Martins doesn’t move.

We fully understand that he is being forced into a tremendously painful realization, and all he can do is stand there and watch her walk away.


Graham Greene, who was no stranger to Hollywood movies, thought the original ending of “The Third Man” was too bleak for most audiences and wanted to change it….

Well, no– it wasn’t the “original” ending: [spoiler] in the novella he wrote as a first draft, he actually had Anna walk off, after Lime’s funeral, with Martins. [end of spoiler] It was director Carol Reed and–shockingly– the producer, David O. Selznick– yes, the American Hollywood producer– who insisted there should be no compromise, because it was “right”, artistically, because it was inevitable, because the romantic ending would have been completely contrary to the spirit of the story.

It is very hard to imagine otherwise.

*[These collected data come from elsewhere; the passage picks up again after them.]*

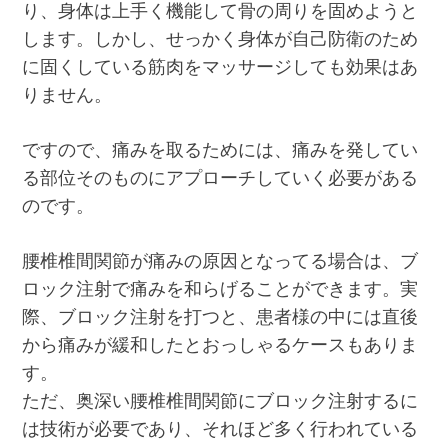
り、身体は上手く機能して骨の周りを固めようと
します。しかし、せっかく身体が自己防衛のため
に固くしている筋肉をマッサージしても効果はあ
りません。
ですので、痛みを取るためには、痛みを発してい
る部位そのものにアプローチしていく必要がある
のです。
腰椎椎間関節が痛みの原因となってる場合は、ブ
ロック注射で痛みを和らげることができます。実
際、ブロック注射を打つと、患者様の中には直後
から痛みが緩和したとおっしゃるケースもありま
す。
ただ、奥深い腰椎椎間関節にブロック注射するに
は技術が必要であり、それほど多く行われている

It was an uncharacteristically cheesy idea of Greene’s, and a brilliant realization by Reed and Selznick. And I am convinced it is one of the main reasons “The Third Man” is regarded so highly more than fifty years after it was made. The romantic ending might have provided a moment of transient gratification– but it would have trivialized the rest of the film.

Considering all the indignities Hollywood has rendered upon good stories over the years, that is amazing.

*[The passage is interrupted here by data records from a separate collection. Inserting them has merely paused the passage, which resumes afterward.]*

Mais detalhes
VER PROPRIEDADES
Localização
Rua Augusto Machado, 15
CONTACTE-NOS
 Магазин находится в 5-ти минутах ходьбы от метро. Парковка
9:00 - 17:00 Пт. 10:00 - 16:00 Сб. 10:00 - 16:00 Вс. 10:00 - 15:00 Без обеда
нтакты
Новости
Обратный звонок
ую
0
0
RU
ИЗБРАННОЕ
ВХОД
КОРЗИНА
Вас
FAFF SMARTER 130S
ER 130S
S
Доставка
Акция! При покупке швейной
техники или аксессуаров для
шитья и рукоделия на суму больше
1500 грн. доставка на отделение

I can’t stand it when a movie like “The Reader” comes along acting as if it was something like “The Third Man”. Watch the two one after the other: what’s different? The world. But mainly the writing. The difference is that there is not a single moment in “The Reader” that is even a shadow of the “how do you know a thing like that afterwards” or the cuckoo clock, or “Victims? Don’t be melodramatic. ”

If someone were to do a remake of “The Third Man”– a terrible idea, of course– you could do worse than…

Holly Martins: Steve Carell
Harry Lime: Phillip Seymour Hoffman — without a doubt.
Anna: Taryn Manning, or maybe Amy Adams, if she ever decides to take on a challenging role, instead of those lightweight confections she’s been indulging in lately.

Or how about Kelly MacDonald? I don’t know. Yes– absolutely Kelly MacDonald, with Franke Potente as a close second.